**WORK INSTRUCTIONS**.
Every record below is to be retyped exactly, with the pictures left out.

SOURCE DATA below:

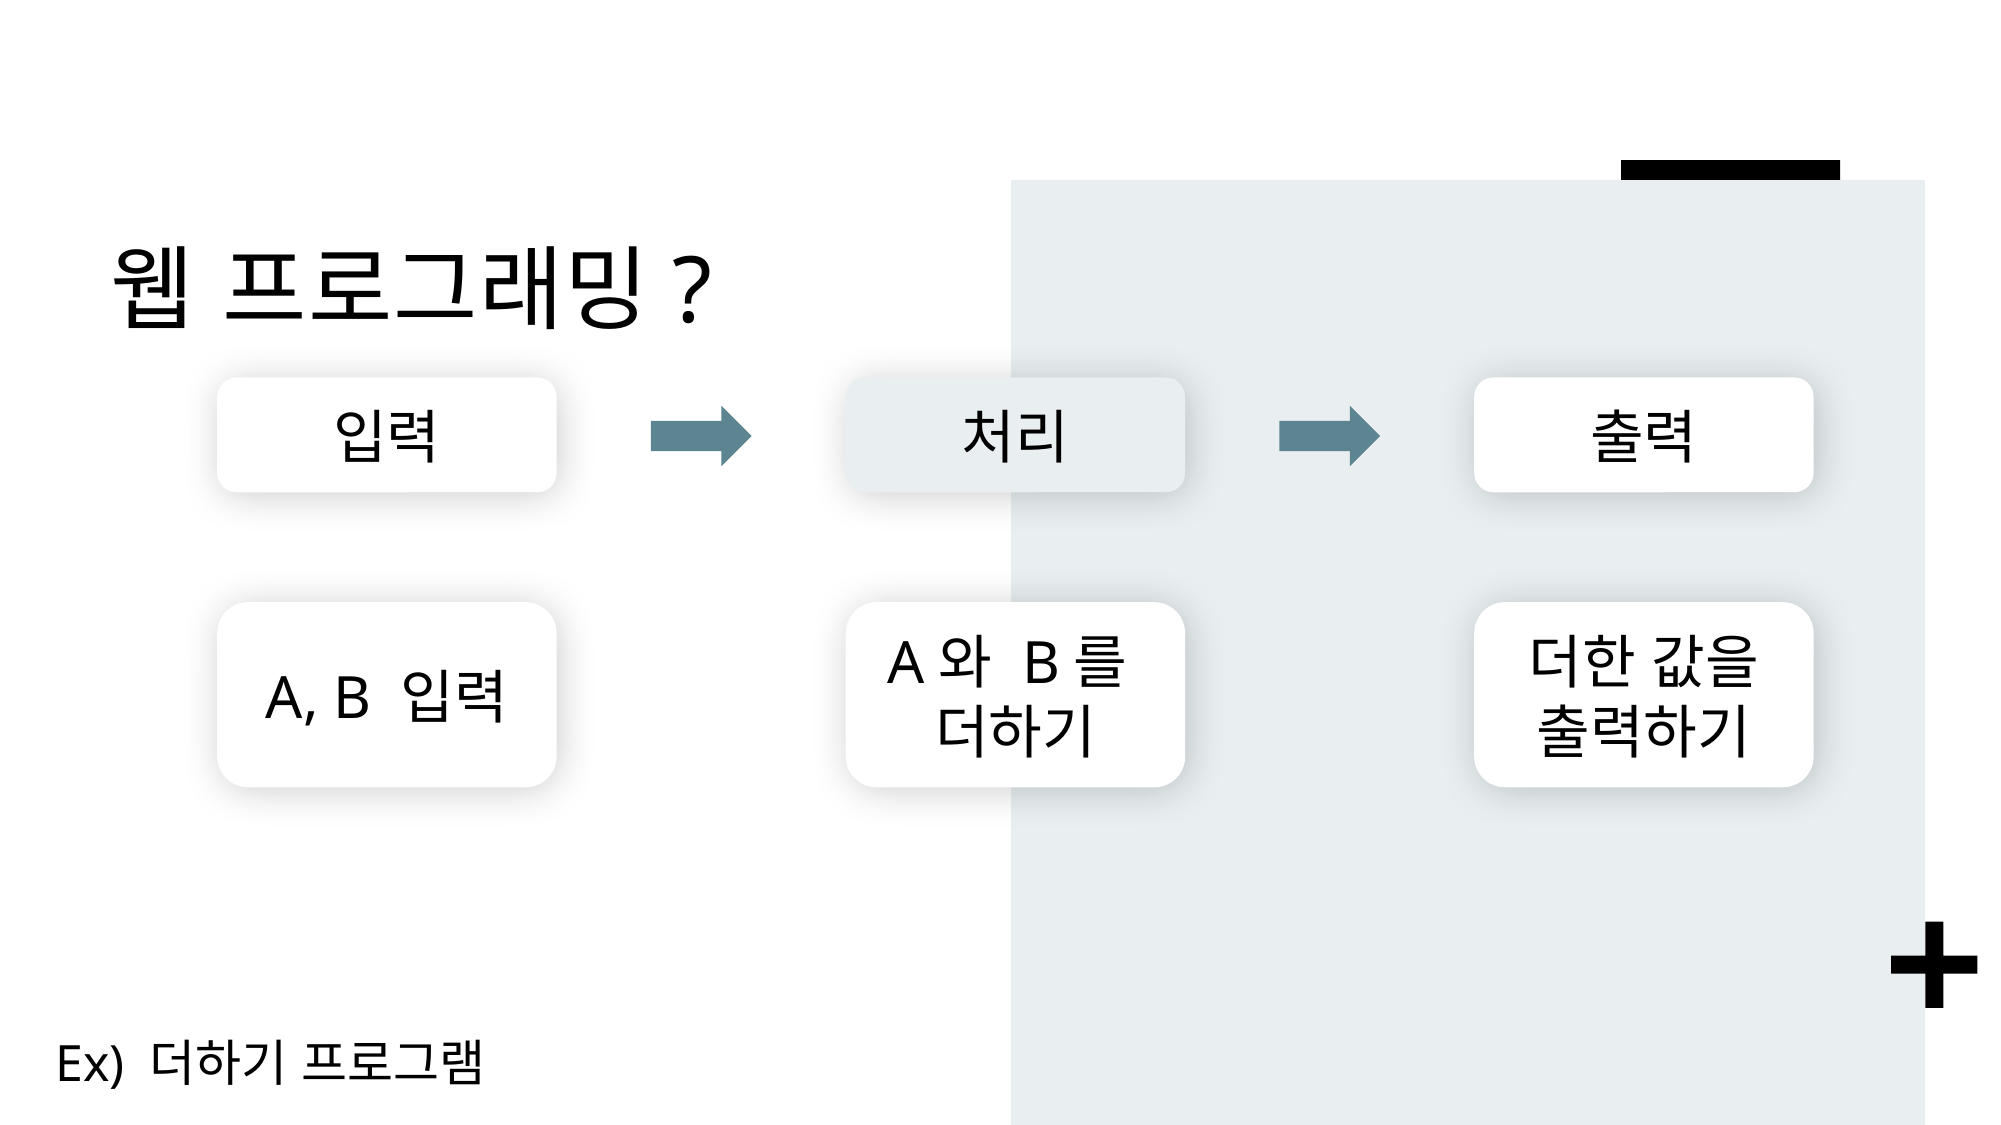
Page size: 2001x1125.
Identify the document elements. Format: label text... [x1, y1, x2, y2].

text_box [1278, 403, 1382, 469]
text_box 출력 [1473, 376, 1815, 494]
text_box [649, 403, 754, 469]
title 웹 프로그래밍? [92, 197, 1449, 435]
text_box Ex) 더하기 프로그램 [40, 1023, 501, 1099]
text_box A, B 입력 [216, 601, 558, 789]
text_box A와 B를 더하기 [844, 601, 1187, 789]
text_box 처리 [844, 376, 1187, 494]
text_box 더한 값을 출력하기 [1473, 601, 1815, 789]
text_box 입력 [216, 376, 558, 494]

End of SOURCE DATA.

**SOLUTION TO THIS PROBLEM**.
Page size: 2001x1125.
Identify the document elements. Format: label text... [x1, y1, x2, y2].

text_box [1278, 403, 1382, 469]
text_box 출력 [1473, 376, 1815, 494]
text_box [649, 403, 754, 469]
title 웹 프로그래밍? [92, 197, 1449, 435]
text_box Ex) 더하기 프로그램 [40, 1023, 501, 1099]
text_box A, B 입력 [216, 601, 558, 789]
text_box A와 B를 더하기 [844, 601, 1187, 789]
text_box 처리 [844, 376, 1187, 494]
text_box 더한 값을 출력하기 [1473, 601, 1815, 789]
text_box 입력 [216, 376, 558, 494]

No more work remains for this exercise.